This dissertation embodies a series of four interrelated chapters, collectively aiming to uncover the role of state health policy (SHP) in population mortality outcomes across the US states and counties over the course of nearly 3 decades, from 1990 to 2018. Chapter 1 introduces necessary background literature on determinants of mortality, its causes and disparities across various sub-populations by socio-economic status, age, sex, place of residence, generational belonging, and health. Based on this evidence, in chapter 2 I propose a conceptual model with a particular focus on isolating assessed causal links between the key indicators, such as population age, health status, and state government ideology. I argue that these three concepts represent a minimal adjustment set to isolate the causal link between SHP and mortality. Additional variables broadly defining area-level socio-economic deprivation, income inequality, residential segregation are considered part of the conceptual model's expanded set that, in principle, ought to augment the precision of the target estimate in a quantitative analysis.
Chapter 3 follows with a detailed description of the method to generate health positivity index scores as well as an alternative, the rate of SHP innovation measure, from a selection of 110 groups of health-related policies, passed into law by states since 1970 through 2018. The main I score index of SHP health positivity takes advantage of the policies' cross-sectional and temporal cumulativity, its thematic relativity with respect to the global maximum in any year, and a double-weighting design to stem over-representation bias. I consider raw and transformed variations of the I score, its decade-lagged variant, and the indicator of the relative rate of new health policy passage. Preliminary testing using one- and two-way repeated measures ANOVA analyses demonstrates medium-to-large effect sizes for the associations between mortality and I score measures at the state level, with notable attenuation in the county group sample, whereas no such association exists for the alternative rate-of-health-policy-innovation indicator. Temporal dependence of the SHP-mortality association is established.
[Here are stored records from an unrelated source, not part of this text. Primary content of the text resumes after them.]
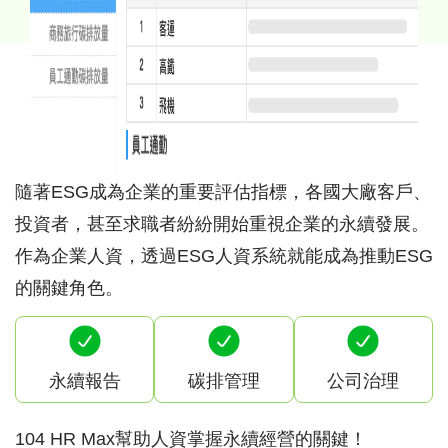
企業
ESG
推動關鍵：人資
隨著ESG成為企業的重要評估指標，各國大廠客戶、
投資者，甚至求職者紛紛開始重視企業的永續發展。
作為企業人資，透過ESG人資系統就能成為推動ESG
的關鍵角色。
永續報告
碳排管理
公司治理
104 HR Max幫助人資掌握永續經營的關鍵！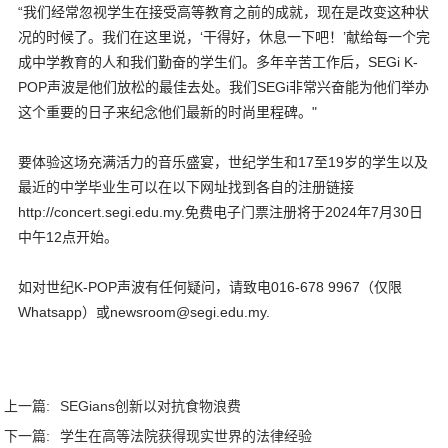
“我们经常忽视学生在接受高等教育之前的成就，现在是改变这种状
况的时候了。我们在这里说，‘干得好，休息一下吧！’献给每一个完
成中学教育的人和我们勤奋的学生们。多年辛苦工作后，SEGi K-
POP声波是他们放松的最佳去处。我们SEGi非常兴奋能为他们举办
这个重要的日子来纪念他们最新的时尚里程碑。"
要体验这场充满活力的音乐盛宴，世纪学生和17至19岁的学生以及
最近的中学毕业生可以在以下网址找到各自的注册链接
http://concert.segi.edu.my.免费电子门票注册将于2024年7月30日
中午12点开始。
如对世纪K-POP声波有任何疑问，请致电016-678 9967（仅限
Whatsapp）或newsroom@segi.edu.my.
上一篇:
SEGians创新以对抗食物浪费
下一篇:
学生在高等法院获得现实世界的法律经验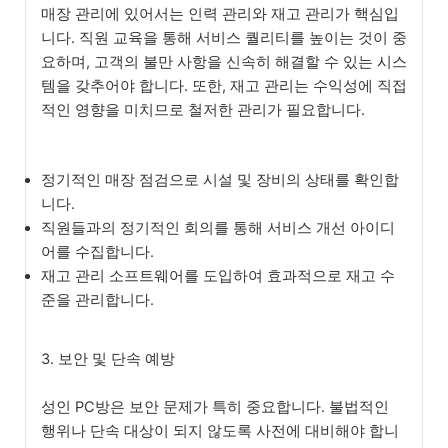
매장 관리에 있어서는 인력 관리와 재고 관리가 핵심입
니다. 직원 교육을 통해 서비스 퀄리티를 높이는 것이 중
요하며, 고객의 불만 사항을 신속히 해결할 수 있는 시스
템을 갖추어야 합니다. 또한, 재고 관리는 수익성에 직접
적인 영향을 미치므로 철저한 관리가 필요합니다.
정기적인 매장 점검으로 시설 및 장비의 상태를 확인합
니다.
직원들과의 정기적인 회의를 통해 서비스 개선 아이디
어를 수집합니다.
재고 관리 소프트웨어를 도입하여 효과적으로 재고 수
준을 관리합니다.
3. 보안 및 단속 예방
성인 PC방은 보안 문제가 특히 중요합니다. 불법적인
행위나 단속 대상이 되지 않도록 사전에 대비해야 합니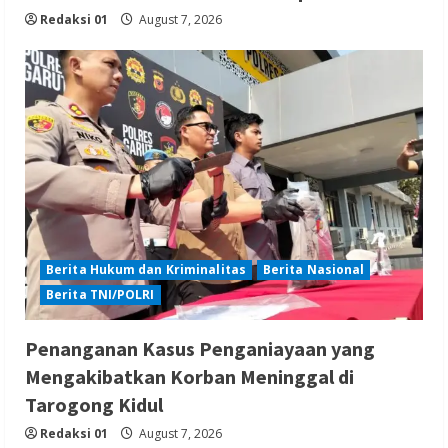
Redaksi 01
August 7, 2026
Berita Hukum dan Kriminalitas
Berita Nasional
Berita TNI/POLRI
Penanganan Kasus Penganiayaan yang
Mengakibatkan Korban Meninggal di
Tarogong Kidul
Redaksi 01
August 7, 2026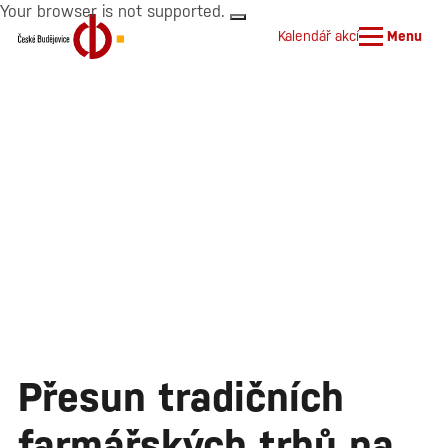
Your browser is not supported.
Kalendář akcí
Menu
Přesun tradičních
farmářských trhů na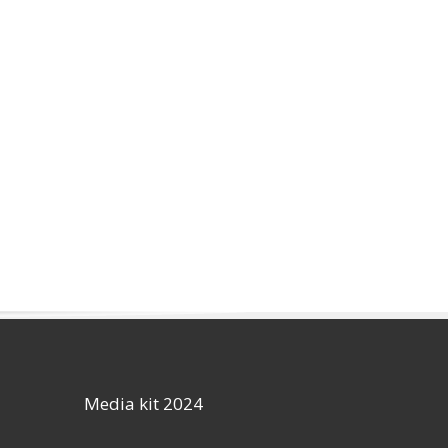
Media kit 2024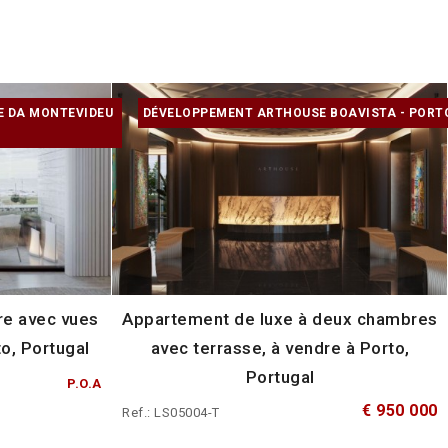
E DA MONTEVIDEU
DÉVELOPPEMENT ARTHOUSE BOAVISTA - PORT
e avec vues
Appartement de luxe à deux chambres
to, Portugal
avec terrasse, à vendre à Porto,
Portugal
P.O.A
€ 950 000
Ref.: LS05004-T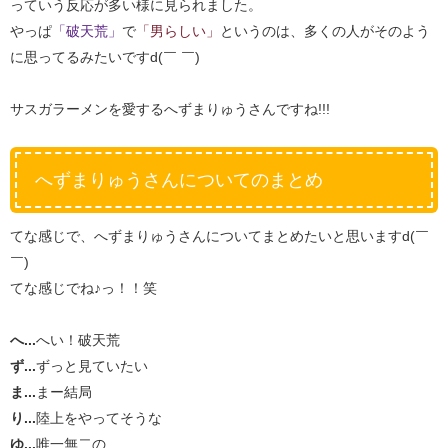
っていう反応が多い様に見られました。
やっぱ
「破天荒」
で
「男らしい」
というのは、多くの人がそのよう
に思ってるみたいですd(￣ ￣)
サスガラーメンを愛するへずまりゅうさんですね!!!
へずまりゅうさんについてのまとめ
てな感じで、へずまりゅうさんについてまとめたいと思いますd(￣
￣)
てな感じでね♪っ！！笑
へ...
へい！破天荒
ず...
ずっと見ていたい
ま...
まー結局
り...
陸上をやってそうな
ゆ...
唯一無二の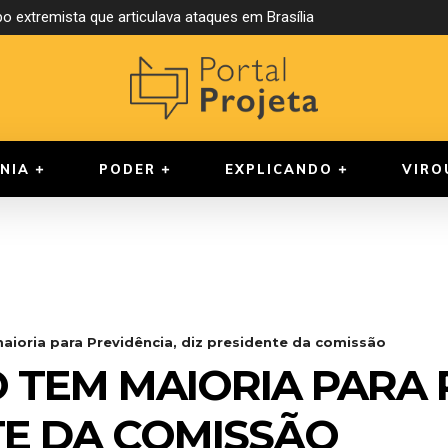
o extremista que articulava ataques em Brasília
NIA
PODER
EXPLICANDO
VIRO
ioria para Previdência, diz presidente da comissão
TEM MAIORIA PARA 
TE DA COMISSÃO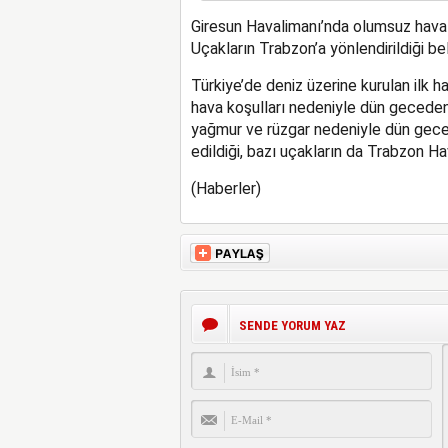
Giresun Havalimanı’nda olumsuz hava ko
Uçakların Trabzon’a yönlendirildiği beli
Türkiye’de deniz üzerine kurulan ilk 
hava koşulları nedeniyle dün geceden 
yağmur ve rüzgar nedeniyle dün geced
edildiği, bazı uçakların da Trabzon Hava
(Haberler)
SENDE YORUM YAZ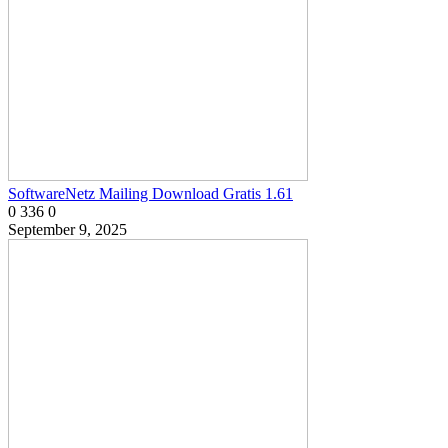
SoftwareNetz Mailing Download Gratis 1.61
0
336
0
September 9, 2025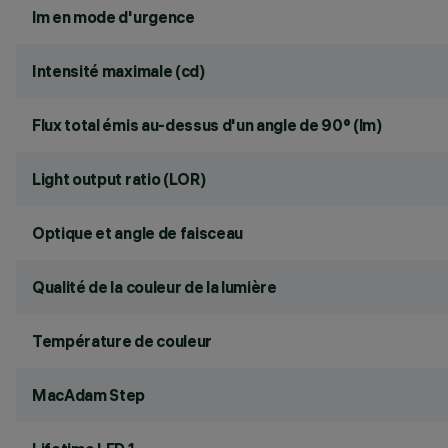
lm en mode d'urgence
Intensité maximale (cd)
Flux total émis au-dessus d'un angle de 90° (lm)
Light output ratio (LOR)
Optique et angle de faisceau
Qualité de la couleur de la lumière
Température de couleur
MacAdam Step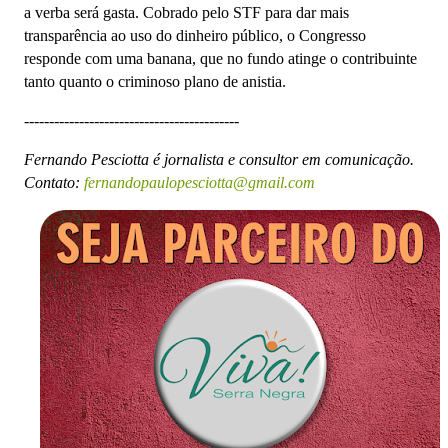
a verba será gasta. Cobrado pelo STF para dar mais
transparência ao uso do dinheiro público, o Congresso
responde com uma banana, que no fundo atinge o contribuinte
tanto quanto o criminoso plano de anistia.
-------------------------------------------
Fernando Pesciotta é jornalista e consultor em comunicação.
Contato:
fernandopaulopesciotta@gmail.com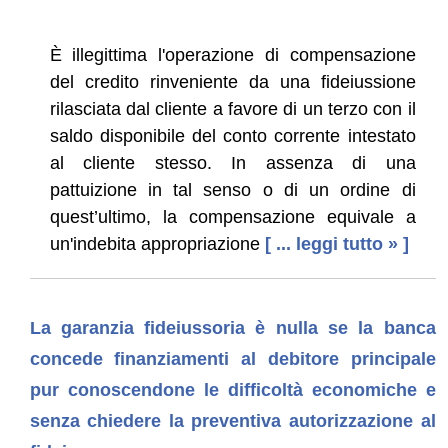
È illegittima l'operazione di compensazione
del credito rinveniente da una fideiussione
rilasciata dal cliente a favore di un terzo con il
saldo disponibile del conto corrente intestato
al cliente stesso. In assenza di una
pattuizione in tal senso o di un ordine di
quest’ultimo, la compensazione equivale a
un'indebita appropriazione
[ ... leggi tutto » ]
La garanzia fideiussoria è nulla se la banca
concede finanziamenti al debitore principale
pur conoscendone le difficoltà economiche e
senza chiedere la preventiva autorizzazione al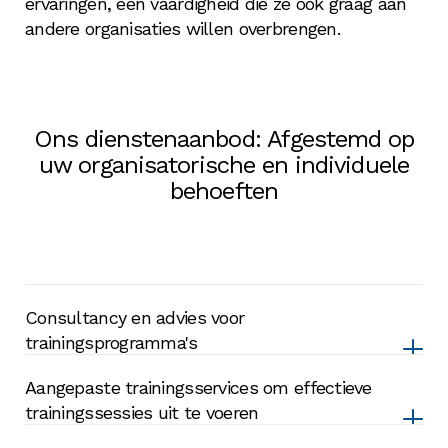
ervaringen, een vaardigheid die ze ook graag aan
andere organisaties willen overbrengen.
Ons dienstenaanbod: Afgestemd op
uw organisatorische en individuele
behoeften
Consultancy en advies voor
trainingsprogramma's
Aangepaste trainingsservices om effectieve
trainingssessies uit te voeren
Wij bieden diepgaande begeleiding bij het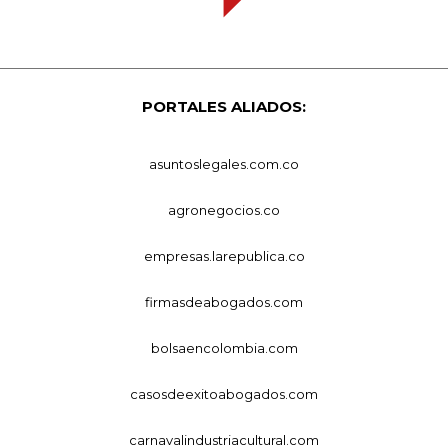
PORTALES ALIADOS:
asuntoslegales.com.co
agronegocios.co
empresas.larepublica.co
firmasdeabogados.com
bolsaencolombia.com
casosdeexitoabogados.com
carnavalindustriacultural.com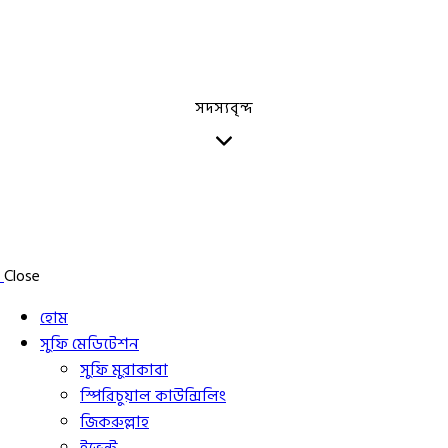
সদস্যবৃন্দ
Close
হোম
সুফি মেডিটেশন
সুফি মুরাকাবা
স্পিরিচুয়াল কাউন্সিলিং
জিকরুল্লাহ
The aim of chapter 4 is to use spatial econometric modeling techniques to arrive at the best possible estimate of the state health policy effect on mortality, as measured by age-standardized death rate, and life expectancy estimates at birth and at age 65. Using mortality data from the United States Mortality Database (USMDB) chapter 4 thus builds upon the previous chapters as follows. First, a set of quantitative indicators representing key concepts presented in chapters 1 and 2 are introduced from secondary sources or are estimated directly on the basis of publicly available secondary data from the US Census Bureau and National Center for Health Statistics. Next, I provide an overview to popular spatial econometric methodology approaches using spatial panel fixed effects designs and submit these variable sets to modeling 3 sex-specific mortality outcomes in various specification combinations, each of which includes one of the measures of state health policy derived in chapter 3. I use evidence from the model diagnostics to arrive at the most optimal model type for each combination of outcome-SHP predictor. My findings indicate that state health policy represented by the two I score measures is the most effective in predicting state-level outcomes. It is estimated that conditional on the socio-economic, political, health and demographic factors SHP could explain up to 30\% of the longevity gap at birth and at age 65 for states on the extreme ends of the longevity spectrum. On the other hand, county group mortality is susceptible to the effects of the parent state health policy only to a limited degree, and is associated more with local socio-economic context. Approximately two-thirds of the SHP-mortality effect is direct and one-third is a by-product of spatial spillovers from the neighboring geography, whereas the reverse is true for the county groups.
The findings of this analysis produce several important contributions. First, the analysis highlights the utility of studying summary indicators of health policy at sub-national aggregate levels as these encompass valuable information that characterizes heterogeneous risk factors that impact the aggregate. Second, the effect of the policy action is inherently spatial, but depends greatly on the scale of aggregation. Longevity in smaller population sub-groups is more sensitive to its local and regional socio-economic and physical environments, with state policy effects percolating more slowly and in a reduced form. Lastly, I find that generalized synthetic measures of state health policy, as applied in the final part of the analysis, are best used in conjunction with summary measures of mortality at coarser geographic resolutions, such as states and regions. Future analyses involving county-level or finer resolution data would benefit from an application of thematic summary components of such measures.